# Fish ohio flathead



## catfishjustin (Dec 2, 2012)

Decided the other day to try fishing the river at a spot i havent ever fished at. After fishing all labor day weekend with a friend and not having much luck on the ohio river it fueled the drive to find some new spots and catch more flatheads closer to home. My friend had decent luck and manged to pull his pb a 21 lb flathead ( also fish ohio flathead. 37") when no other catfish wanted to bite. So yesterday i caught a bunch of chubs and shiners at my favorite spot for them and headed to the river. Got set up and caught a channel cat. Then caught 3 flatheads in row then a channel to end it. The flats where 11 lbs 26 lbs 12 oz and 16 lbs. The 26 lber is my new pb and a fish ohio flathead which measured 39 inchs. Unfortunately was fishing by myself and didn't get a good picture. Feels good to take a risk and find a new spot. 
First picture is my fish and second picture is my friend. Both fish where released to get bigger i hope.


----------



## Shortdrift (Apr 5, 2004)

Nice catch and something you will always remember. Best of luck on adding 10 or more pounds on the next trophy flathead.


----------



## sherman51 (Apr 12, 2011)

congrats on the nice fish. kudos for releasing them.
sherman


----------



## catfishjustin (Dec 2, 2012)

Well i went back to my new favorite spot. I caught an 11 lb flat and a 6 lb flat. Then some time went by and i was about to call it quits and had a bite tip my pole down. Grabbed it and it was on. Was around a half hour battle filled with long drag screaming runs. Weighed 43 lbs and 45". New personal best flathead and heaviest fish ive ever caught. Was released. Bucket in photo is for size comparison and the string was for my scale


----------



## Chillydigits (Jun 11, 2013)

Really nice fish!!!


----------



## ya13ya03 (Sep 21, 2010)

That's a good one.


----------



## 1MoreKast (Mar 15, 2008)

Tank ! Good going


----------



## One guy and a boat (Aug 8, 2018)

Great catch and kudos for releasing. Your arms recover yet? Caught a 43" two years ago. 40 minute battle on 8lb line. Shoulders sore for a week. 

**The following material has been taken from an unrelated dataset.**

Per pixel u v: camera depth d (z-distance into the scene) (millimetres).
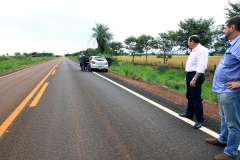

Sent from my LM-X410(FG) using Tapatalk


----------



## catfishjustin (Dec 2, 2012)

Thank you everyone for all the congradulating. Going back out tonight. Fishing is addicting. I need to find some more spots to catch bait.


----------



## 1catdaddy1 (Jan 29, 2007)

would like to know which river if you don't mind,if not no worries and nice fish!


----------



## catfishjustin (Dec 2, 2012)

I dont think i will say what river in this post. Its a popular river thats been mentioned a lot. Ive had the spot all to myself some how. Caught a few last night, nothing over 20. Did have one bite that was crazy, bait clicker was on and my rod still almost got yanked in but the fish dropped it just as quick. Thinking it was a big catfish or even a musky maybe.


----------